Paul Freary reflects on a short visit to Barbados to experience a running event that embraces the sport and manages to create an atmosphere so welcoming runners return year after year
At just 21 miles long, Barbados is a small island with a surprisingly deep history in road running. This year saw the 39th edition of the race weekend and after just a short visit it’s easy to understand why visitors from around the world flock annually to this beautiful jewel situated in the Caribbean Sea.
From the moment you touch down on the island you are welcomed by people so warm and engaging they eclipse even the sun.
Sir Austin Sealy and Carl Bayley first conceived the idea of ‘Run Barbados’ and it started out with the Bridgetown 10km and marathon. Since then it’s grown and grown to become a highly anticipated event of the islands calendar.
Familiar names such as Ron Hill, John Treacy, Geoff Smith and Catherine Ndereba have all competed here and the marathon course record is still held by Hugh Jones with 2:22:33. It’s not the fastest of times by marathon majors standards but then no ‘big city’ race offers such a scenic route, passing tropical palms and the crashing waves of the Atlantic Ocean. Kim Goff of the USA is an 11-time winner in the women’s marathon and has raced on the island 20 times, so clearly knows the secret charm of the place.
Being the largest running event in the Caribbean it attracts visitors from far and wide, with over 2500 runners coming from more than 27 different countries.
The weekend consists of events from 3km up to the marathon distance, as well as walks making it accessible to everyone. This accessibility draws islanders to the event as well as overseas visitors giving the races such a welcoming feel. Many athletes take part in races on both days of the race weekend simply to soak up the atmosphere.
Having now moved to the more rural east coast of the island the routes for all the events take an ‘out-and-back’ nature from Barclays Park so there’s opportunities for spectators, family and friends to keep track of runners progress.
The initial part of each race progresses south along the east coast providing spectacular views of the ocean, popular with surfers and adventure seekers alike. This coast of the island is more rugged than the beaches of the west, with their coral sand but it’s no less stunning. After the turn around point the courses head in-land a little, giving of glimpse of local communities and the lush green countryside.
It’s not a perfectly flat marathon course but at the same time could only be described as gently undulating and perfectly manageable even for first timers at the distance.
The shorter races of 3km, 5km and 10km take place late in the afternoon on the Saturday of race weekend and although the temperature is high, the day is beginning to cool off a little, making things bearable.
An early start of 5:30am for the half and full marathon ensure the runners are on their way even before sunrise but this way they do get to avoid the heat for around 90 minutes until the sun rises high enough to start to make its presence felt.
In the men’s marathon, Kenyan Alex Ekesa was an easy winner, cruising around in 2:34:04 with the first women, Felix Herimiarintoa of France, clocking 2:54:29 in second overall. Ekesa also had an easy win the previous evening in the 10km in 34:29.

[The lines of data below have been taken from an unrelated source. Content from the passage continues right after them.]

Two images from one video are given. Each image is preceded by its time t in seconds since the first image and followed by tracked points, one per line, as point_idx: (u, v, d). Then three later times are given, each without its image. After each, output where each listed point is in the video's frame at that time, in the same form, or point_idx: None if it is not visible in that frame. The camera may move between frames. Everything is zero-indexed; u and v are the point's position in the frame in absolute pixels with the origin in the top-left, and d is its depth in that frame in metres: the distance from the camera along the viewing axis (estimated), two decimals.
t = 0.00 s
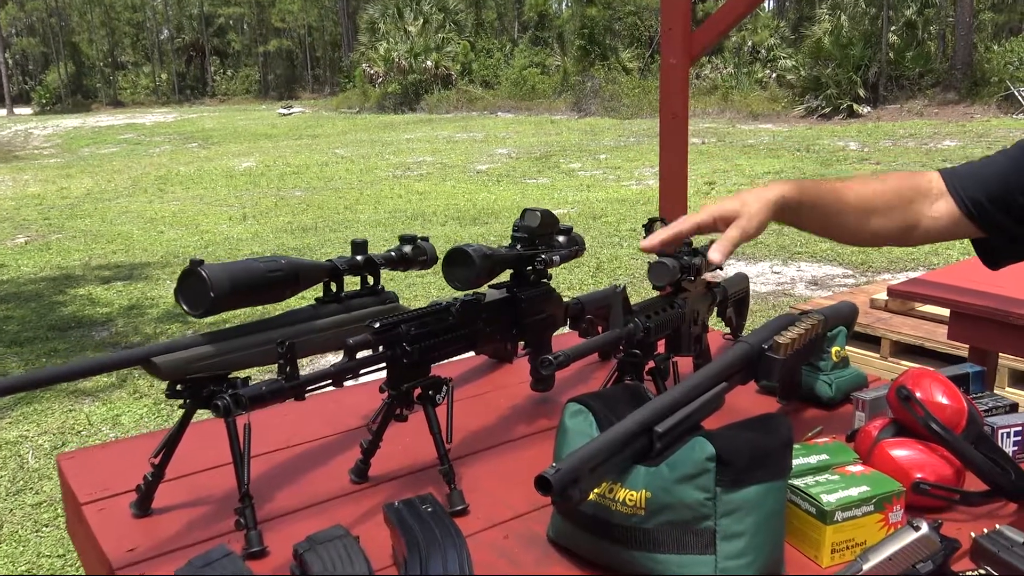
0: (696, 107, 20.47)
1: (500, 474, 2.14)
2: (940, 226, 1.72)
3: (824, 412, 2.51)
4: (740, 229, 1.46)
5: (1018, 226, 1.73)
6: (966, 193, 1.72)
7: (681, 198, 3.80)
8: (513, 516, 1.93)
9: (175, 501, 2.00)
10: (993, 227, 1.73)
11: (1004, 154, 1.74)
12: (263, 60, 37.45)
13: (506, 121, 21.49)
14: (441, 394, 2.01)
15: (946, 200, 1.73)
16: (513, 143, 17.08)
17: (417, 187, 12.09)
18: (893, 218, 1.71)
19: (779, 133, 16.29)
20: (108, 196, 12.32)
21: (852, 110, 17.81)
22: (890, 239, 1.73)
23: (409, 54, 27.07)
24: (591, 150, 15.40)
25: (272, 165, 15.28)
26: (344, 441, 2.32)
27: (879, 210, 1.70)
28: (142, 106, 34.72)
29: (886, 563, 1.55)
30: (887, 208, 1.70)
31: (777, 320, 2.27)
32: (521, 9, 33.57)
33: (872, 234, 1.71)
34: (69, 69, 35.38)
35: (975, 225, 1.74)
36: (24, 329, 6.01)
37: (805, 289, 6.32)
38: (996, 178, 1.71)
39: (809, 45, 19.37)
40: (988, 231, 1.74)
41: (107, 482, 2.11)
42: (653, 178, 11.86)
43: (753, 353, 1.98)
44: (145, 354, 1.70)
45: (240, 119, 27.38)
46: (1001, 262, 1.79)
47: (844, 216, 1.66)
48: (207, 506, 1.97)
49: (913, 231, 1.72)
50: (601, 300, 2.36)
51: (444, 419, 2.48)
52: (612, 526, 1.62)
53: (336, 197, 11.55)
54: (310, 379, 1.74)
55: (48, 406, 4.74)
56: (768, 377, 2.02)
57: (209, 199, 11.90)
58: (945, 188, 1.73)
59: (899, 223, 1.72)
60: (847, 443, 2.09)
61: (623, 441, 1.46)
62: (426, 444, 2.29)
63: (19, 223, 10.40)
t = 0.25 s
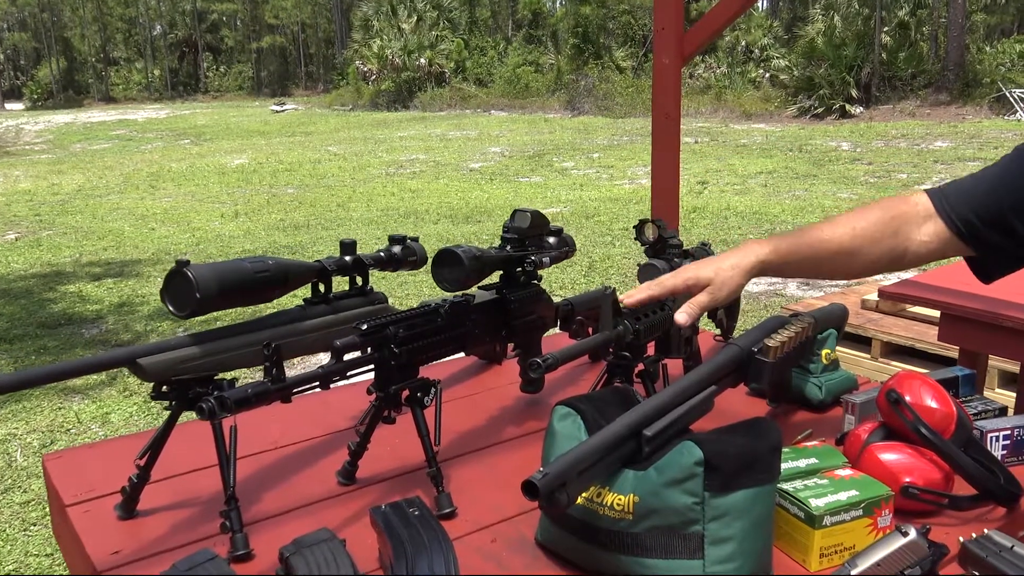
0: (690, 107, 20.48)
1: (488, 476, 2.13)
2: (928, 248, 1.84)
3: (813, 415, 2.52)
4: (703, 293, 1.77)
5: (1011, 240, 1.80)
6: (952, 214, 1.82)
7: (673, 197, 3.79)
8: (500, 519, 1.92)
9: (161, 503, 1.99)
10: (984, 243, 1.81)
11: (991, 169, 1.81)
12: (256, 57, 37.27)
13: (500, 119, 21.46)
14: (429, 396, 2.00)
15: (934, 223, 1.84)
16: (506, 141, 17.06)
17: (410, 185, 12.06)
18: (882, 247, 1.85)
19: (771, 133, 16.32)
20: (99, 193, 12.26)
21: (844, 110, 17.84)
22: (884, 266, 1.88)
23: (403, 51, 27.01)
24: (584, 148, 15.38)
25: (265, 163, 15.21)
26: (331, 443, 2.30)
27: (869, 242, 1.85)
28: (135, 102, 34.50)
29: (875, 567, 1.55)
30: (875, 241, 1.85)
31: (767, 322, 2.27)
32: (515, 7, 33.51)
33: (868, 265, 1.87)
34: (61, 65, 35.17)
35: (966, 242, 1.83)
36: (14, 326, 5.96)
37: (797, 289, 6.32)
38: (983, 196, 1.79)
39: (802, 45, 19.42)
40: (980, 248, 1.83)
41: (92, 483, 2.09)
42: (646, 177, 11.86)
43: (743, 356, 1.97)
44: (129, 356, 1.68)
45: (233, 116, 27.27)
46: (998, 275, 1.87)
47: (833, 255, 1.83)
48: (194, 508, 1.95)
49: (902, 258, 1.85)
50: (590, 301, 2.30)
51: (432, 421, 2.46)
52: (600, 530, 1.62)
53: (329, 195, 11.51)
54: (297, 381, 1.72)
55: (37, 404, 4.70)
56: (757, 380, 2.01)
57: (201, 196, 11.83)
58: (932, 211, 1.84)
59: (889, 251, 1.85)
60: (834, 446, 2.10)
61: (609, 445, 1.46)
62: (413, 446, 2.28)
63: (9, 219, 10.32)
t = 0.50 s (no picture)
0: (685, 105, 20.47)
1: (483, 474, 2.12)
2: (922, 254, 1.87)
3: (808, 413, 2.52)
4: (700, 298, 1.79)
5: (1004, 245, 1.83)
6: (945, 220, 1.85)
7: (669, 195, 3.79)
8: (496, 517, 1.92)
9: (156, 501, 1.98)
10: (977, 247, 1.84)
11: (983, 174, 1.85)
12: (251, 54, 37.14)
13: (495, 117, 21.45)
14: (425, 394, 2.00)
15: (928, 229, 1.86)
16: (501, 139, 17.04)
17: (405, 183, 12.05)
18: (876, 253, 1.87)
19: (766, 131, 16.35)
20: (93, 191, 12.21)
21: (838, 108, 17.89)
22: (878, 271, 1.91)
23: (398, 49, 26.96)
24: (579, 146, 15.38)
25: (260, 161, 15.17)
26: (327, 441, 2.30)
27: (864, 249, 1.87)
28: (129, 100, 34.38)
29: (870, 564, 1.55)
30: (869, 248, 1.87)
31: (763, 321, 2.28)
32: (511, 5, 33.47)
33: (863, 272, 1.90)
34: (55, 62, 35.04)
35: (959, 247, 1.86)
36: (7, 325, 5.93)
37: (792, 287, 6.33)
38: (975, 201, 1.83)
39: (796, 44, 19.47)
40: (972, 253, 1.86)
41: (86, 482, 2.09)
42: (641, 175, 11.87)
43: (738, 354, 1.98)
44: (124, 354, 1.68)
45: (227, 114, 27.20)
46: (990, 279, 1.91)
47: (828, 261, 1.86)
48: (189, 506, 1.95)
49: (897, 263, 1.88)
50: (585, 299, 2.30)
51: (427, 419, 2.46)
52: (596, 528, 1.62)
53: (324, 193, 11.49)
54: (293, 379, 1.71)
55: (31, 403, 4.69)
56: (752, 378, 2.02)
57: (196, 194, 11.80)
58: (925, 217, 1.87)
59: (884, 256, 1.88)
60: (828, 443, 2.10)
61: (605, 442, 1.46)
62: (408, 444, 2.28)
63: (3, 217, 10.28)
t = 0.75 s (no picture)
0: (676, 103, 20.51)
1: (478, 470, 2.13)
2: (912, 248, 1.90)
3: (800, 408, 2.54)
4: (692, 291, 1.81)
5: (994, 240, 1.85)
6: (935, 215, 1.87)
7: (661, 192, 3.80)
8: (490, 512, 1.93)
9: (151, 498, 1.98)
10: (966, 242, 1.87)
11: (973, 169, 1.87)
12: (242, 52, 37.00)
13: (487, 115, 21.45)
14: (420, 390, 2.01)
15: (917, 224, 1.89)
16: (493, 137, 17.04)
17: (397, 181, 12.04)
18: (867, 246, 1.90)
19: (758, 129, 16.40)
20: (83, 190, 12.16)
21: (830, 106, 17.97)
22: (868, 265, 1.94)
23: (390, 47, 26.92)
24: (571, 144, 15.40)
25: (251, 159, 15.13)
26: (322, 437, 2.31)
27: (854, 243, 1.91)
28: (119, 98, 34.20)
29: (862, 555, 1.57)
30: (859, 241, 1.91)
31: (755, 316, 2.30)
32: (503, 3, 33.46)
33: (854, 264, 1.93)
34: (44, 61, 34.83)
35: (949, 241, 1.88)
36: None
37: (784, 283, 6.36)
38: (965, 198, 1.85)
39: (788, 42, 19.54)
40: (961, 247, 1.88)
41: (81, 479, 2.08)
42: (633, 173, 11.89)
43: (731, 350, 1.99)
44: (119, 350, 1.68)
45: (219, 112, 27.10)
46: (981, 273, 1.93)
47: (819, 254, 1.90)
48: (184, 503, 1.95)
49: (887, 256, 1.91)
50: (579, 294, 2.32)
51: (422, 415, 2.47)
52: (591, 522, 1.63)
53: (316, 191, 11.48)
54: (288, 375, 1.72)
55: (22, 402, 4.67)
56: (744, 373, 2.04)
57: (187, 192, 11.76)
58: (916, 212, 1.89)
59: (875, 249, 1.91)
60: (820, 437, 2.12)
61: (599, 437, 1.47)
62: (403, 440, 2.29)
63: None
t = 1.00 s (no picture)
0: (663, 101, 20.56)
1: (469, 466, 2.15)
2: (897, 246, 1.92)
3: (787, 403, 2.57)
4: (679, 286, 1.84)
5: (976, 237, 1.87)
6: (918, 214, 1.89)
7: (649, 190, 3.82)
8: (481, 507, 1.95)
9: (141, 496, 1.98)
10: (949, 240, 1.89)
11: (955, 168, 1.88)
12: (228, 50, 36.79)
13: (475, 113, 21.43)
14: (411, 386, 2.02)
15: (901, 222, 1.91)
16: (481, 135, 17.04)
17: (384, 179, 12.03)
18: (851, 243, 1.93)
19: (744, 127, 16.47)
20: (69, 188, 12.08)
21: (816, 104, 18.07)
22: (852, 262, 1.97)
23: (377, 46, 26.85)
24: (559, 143, 15.42)
25: (238, 158, 15.07)
26: (312, 435, 2.31)
27: (838, 239, 1.94)
28: (105, 96, 33.95)
29: (848, 546, 1.59)
30: (843, 239, 1.94)
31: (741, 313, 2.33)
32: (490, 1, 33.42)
33: (839, 260, 1.96)
34: (28, 59, 34.52)
35: (932, 239, 1.90)
36: None
37: (771, 281, 6.40)
38: (948, 195, 1.86)
39: (774, 40, 19.64)
40: (945, 245, 1.90)
41: (71, 477, 2.08)
42: (621, 171, 11.93)
43: (718, 345, 2.02)
44: (111, 347, 1.68)
45: (205, 111, 26.95)
46: (965, 270, 1.95)
47: (804, 251, 1.93)
48: (175, 500, 1.95)
49: (871, 254, 1.94)
50: (568, 292, 2.34)
51: (412, 412, 2.48)
52: (580, 515, 1.65)
53: (303, 189, 11.45)
54: (280, 372, 1.73)
55: (8, 402, 4.64)
56: (731, 368, 2.06)
57: (173, 191, 11.71)
58: (899, 209, 1.92)
59: (858, 247, 1.94)
60: (806, 431, 2.15)
61: (588, 431, 1.49)
62: (394, 436, 2.30)
63: None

Local man Joshua Hunte won the half marathon event in 1:16:15 while again, the leading woman made the overall podium with Cecilia Mobuchon (France) third overall in 1:17:33.
Natasha Wodak of Canada was first woman home in the 10km (35:55) where she finished third overall.
What made this race weekend so special was the warmth of the people and the weather. Locals and visitors embraced the occasion and simply came together as one to enjoy the running as well as the rum. The island offers so much to anyone that can take a little time to explore it, from the hills to the beach and the green countryside to the turquoise see it oozes appeal, the running adding that small essential detail we each embrace as athletes to make Barbados a perfect island getaway.
Given the recent cold spell here in the UK there could be no better reason to plan ahead for a winter break next year.
The 2023 races are currently scheduled for the weekend of December 9.